An Rx for the doctor shortage
New subsidies and insurance regulations in the 2010 healthcare law are expected to bring coverage to millions of uninsured Californians starting next year. The newly insured are likely to put a bigger strain on the healthcare system, particularly in their demand for primary-care doctors, of whom there are already too few in many parts of the country. That’s why trained medical professionals who aren’t physicians, such as nurse practitioners, want more freedom to deliver the care they’re capable of giving than state rules allow. Lawmakers should give it to them.
As of November, about 46,000 primary-care physicians were practicing in California, or about 120 per 100,000 residents. That ratio is misleading, however; though the availability of doctors is sufficient in urbanized counties, it falls off sharply in less densely populated areas. In fact, as of 2008, nearly three-fourths of the state’s counties had a shortage of primary-care doctors.
There are two ways to address that shortage: by increasing the number of those doctors — as several provisions of the 2010 law seek to do — and by allowing more trained medical professionals to provide care that only doctors can provide today. These approaches aren’t mutually exclusive, and both are under consideration in Sacramento. But the former can be time-consuming and costly, and the latter is extremely contentious.
The biggest fight this year is over three bills by state Sen. Ed Hernandez (D-West Covina) that would allow optometrists, nurse practitioners (registered nurses with advanced training) and pharmacists to offer more primary medical care independently of doctors. While Hernandez, an optometrist himself, says he’d like to increase the number of doctors over the long term, in the short term he wants to “utilize licensed professionals to their maximum potential.” Physician groups object, arguing that the bills would allow less-trained professionals to prescribe and dispense drugs, make diagnoses and even perform some surgeries.
But the measures aren’t really that open-ended, nor should they be. The additional authority they would grant would be within the boundaries of the training and standards set by those professions. Pharmacists would be able to provide birth-control pills and smoking-cessation medicines without a doctor’s intervention, as well as vaccinations and tests that monitor the effectiveness of a prescribed drug. Nurse practitioners would be allowed to diagnose and provide treatment plans for patients with chronic diseases such as asthma or high cholesterol, as they do at Walgreens’ walk-in clinics in 18 other states. Optometrists would be permitted to diagnose ailments that can be detected in a patient’s eyes and, in coordination with an MD, provide primary care for those patients.
There’s at least one other significant benefit to expanding the duties (or “scope of practice”) of medical professionals: Unlike training more doctors, it can reduce the cost of medical care by allowing lower-cost workers to do more routine tasks in place of higher-paid MDs. Advances in technology enable workers with less training and experience to do more complex tasks in medicine, just as in every other industry. As Dr. Mark Smith, who leads the nonprofit California Healthcare Foundation, puts it, “We should not pay doctors’ wages to do clerks’ work.”
The challenge is figuring out just how much latitude to give medical professionals to deliver primary care independently of MDs. The California Medical Assn., a trade group that represents doctors, insists that non-physicians are already doing as much as they should. But the scope of practice limits set by California and most other states is based on a person’s professional credentials, not on actual capabilities.

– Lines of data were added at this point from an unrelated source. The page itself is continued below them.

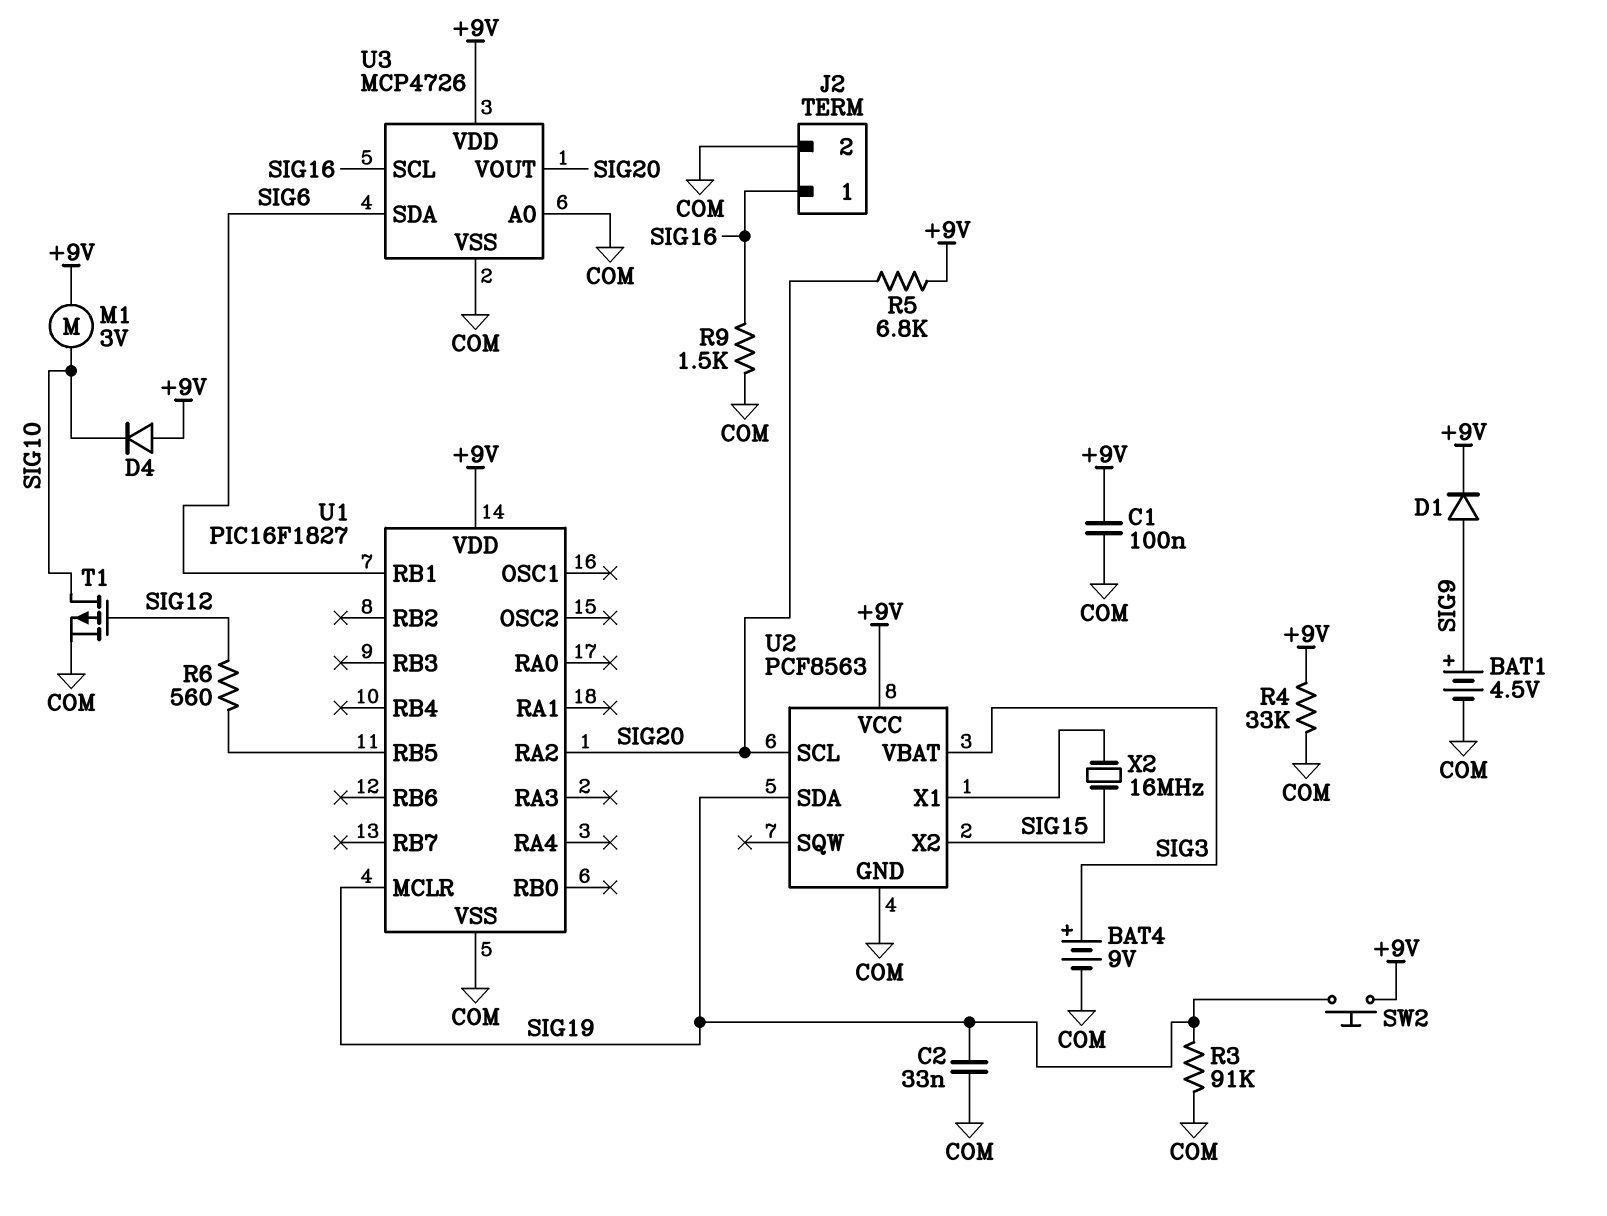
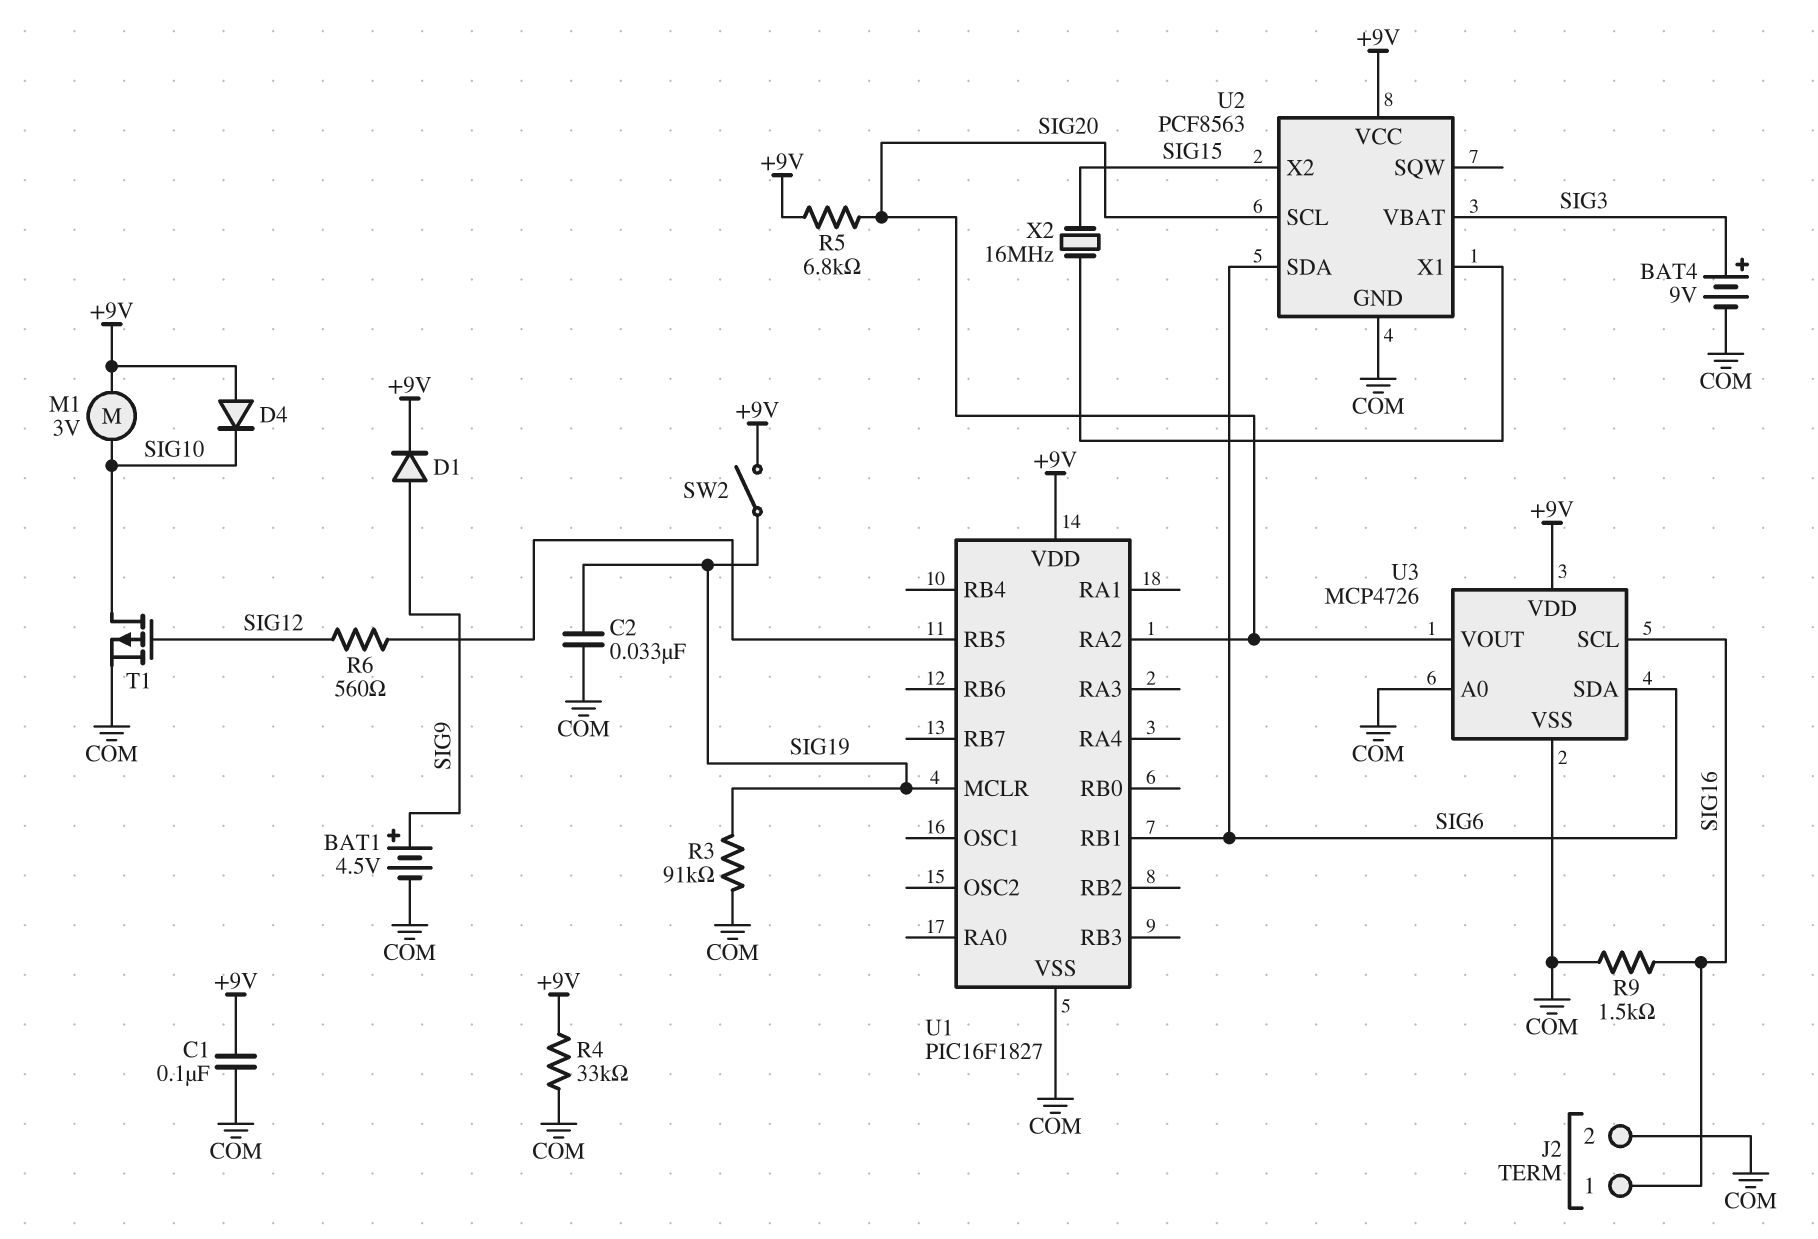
SW2: button (+9V, SIG19) -> switch (+9V, SIG19)
U2 pin SDA: SIG19 -> SIG6

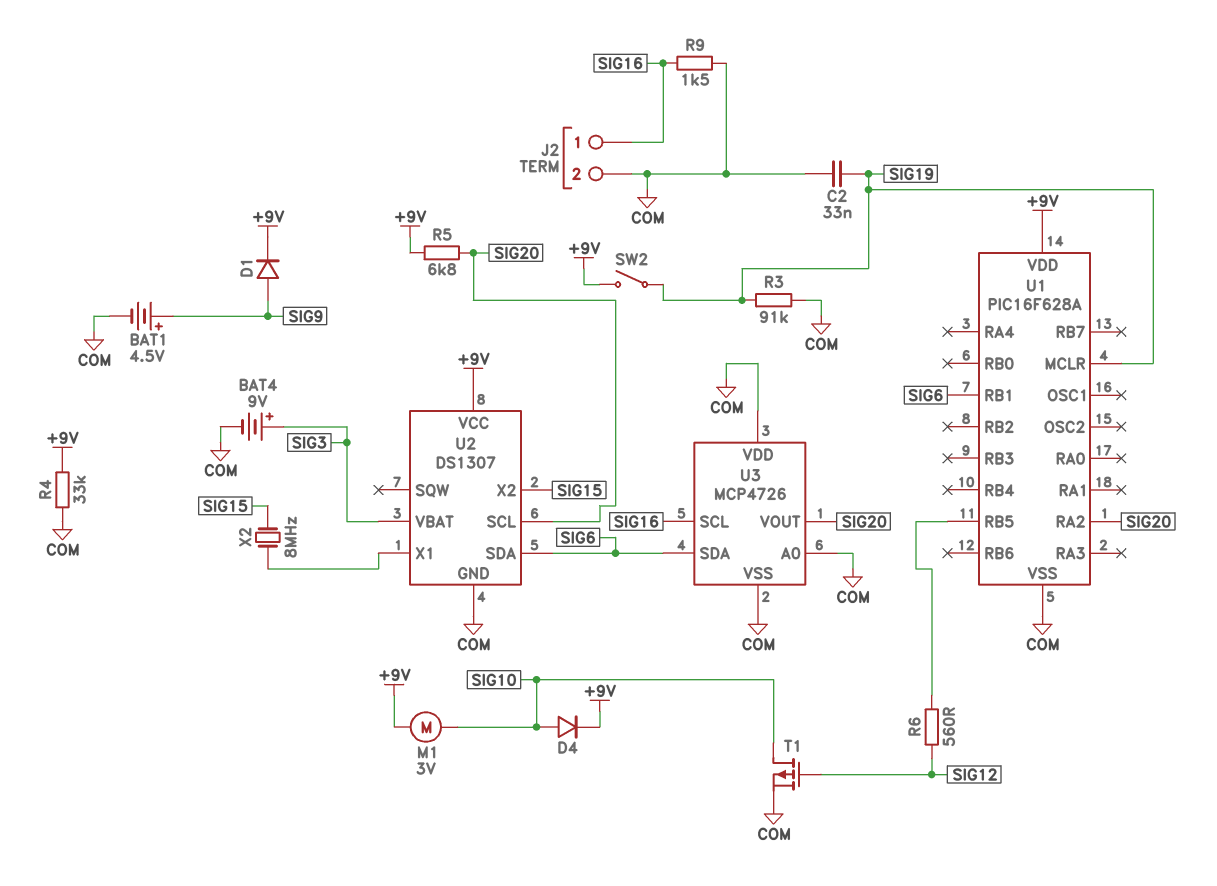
C1: 100nF (+9V, COM) -> none
D4: diode (A +9V, K SIG10) -> diode (A SIG10, K +9V)
U1: PIC16F1827 -> PIC16F628A
U2: PCF8563 -> DS1307
U3 pin VDD: +9V -> COM
X2: 16MHz (SIG15, U2/X1) -> 8MHz (SIG15, U2/X1)

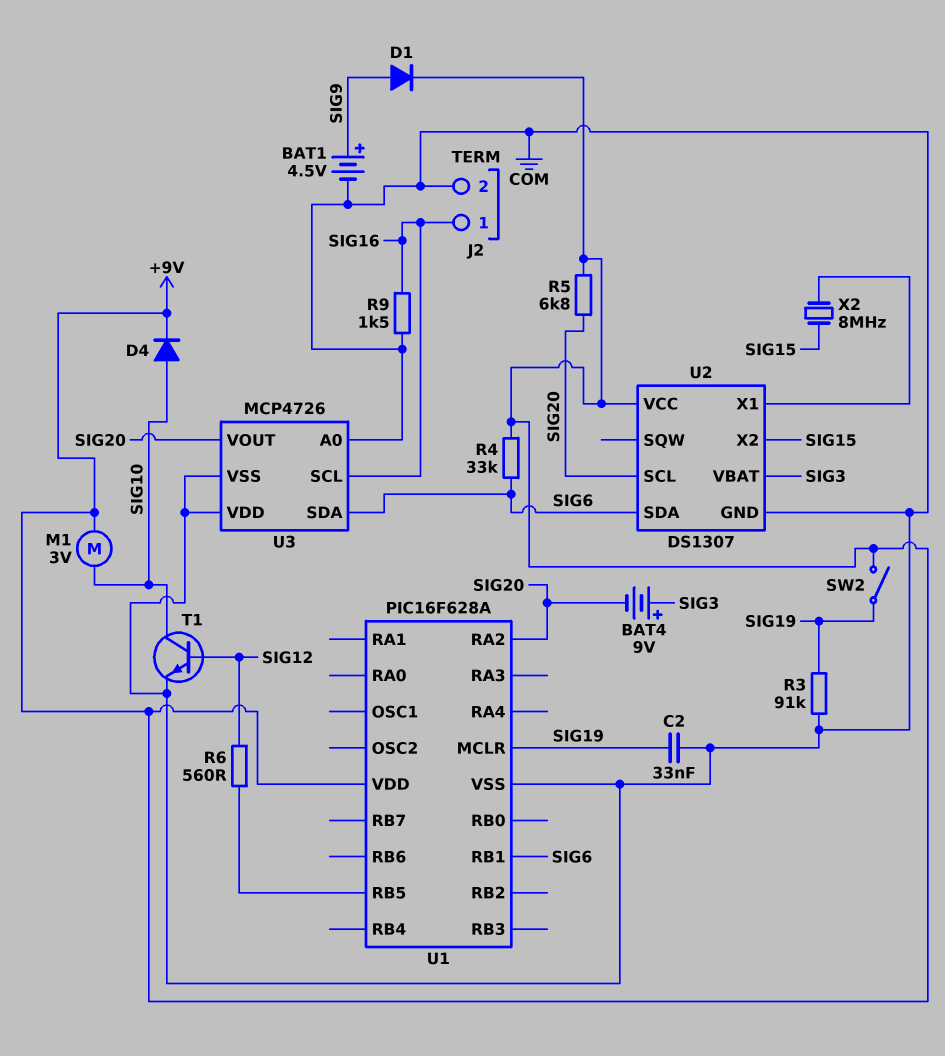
BAT4: 9V (plus SIG3, minus COM) -> 9V (plus SIG3, minus SIG20)
R4: 33k (+9V, COM) -> 33k (+9V, SIG6)
T1: PMOS (G SIG12, D SIG10, S COM) -> NPN (B SIG12, C SIG10, E COM)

Nurse practitioners, optometrists and pharmacists may not spend as much time with patients in the course of their training as would-be doctors do, but all have graduate degrees, and all receive much of the same basic instruction in science, physiology and medicine as doctors. Nurse practitioners already diagnose and treat patients daily, subject to the limits set by the medical group they belong to, just as optometrists are already trained to recognize diseases through symptoms in their patients’ eyes.
State lawmakers wouldn’t have to break any new ground if they were to expand medical professionals’ duties. More than a dozen other states have given professionals with advanced training more leeway to take specific steps without a physician on hand signing off on everything they do. California should follow their lead. More leeway should also be extended to physician assistants, starting with lifting the requirement that one MD be on duty for every four physician assistants working in a medical group.
All the same, the best approach is to give medical professionals more freedom to act in coordination with a medical team that can provide comprehensive care. With the advent of electronic medical records and online videoconferencing, there’s no reason licensed and well-trained medical professionals can’t do the same things in rural areas with a consulting MD on call that they do in a medical office building in the city. They would also have a powerful incentive to use their new latitude cautiously: They’d be liable for any problems that resulted if they practiced beyond their training.
Opponents argue that letting non-doctors perform more of a doctor’s duties would create a two-tiered healthcare system. But there are two tiers already: one that offers care, and one where no one is available to provide it. The quickest way to improve the situation is to let medical professionals do more of what they can do, and already are doing in many other states. It would also help keep the cost of treatment from climbing out of more Californians’ reach, regardless of how many doctors are nearby, without reducing the quality of their care.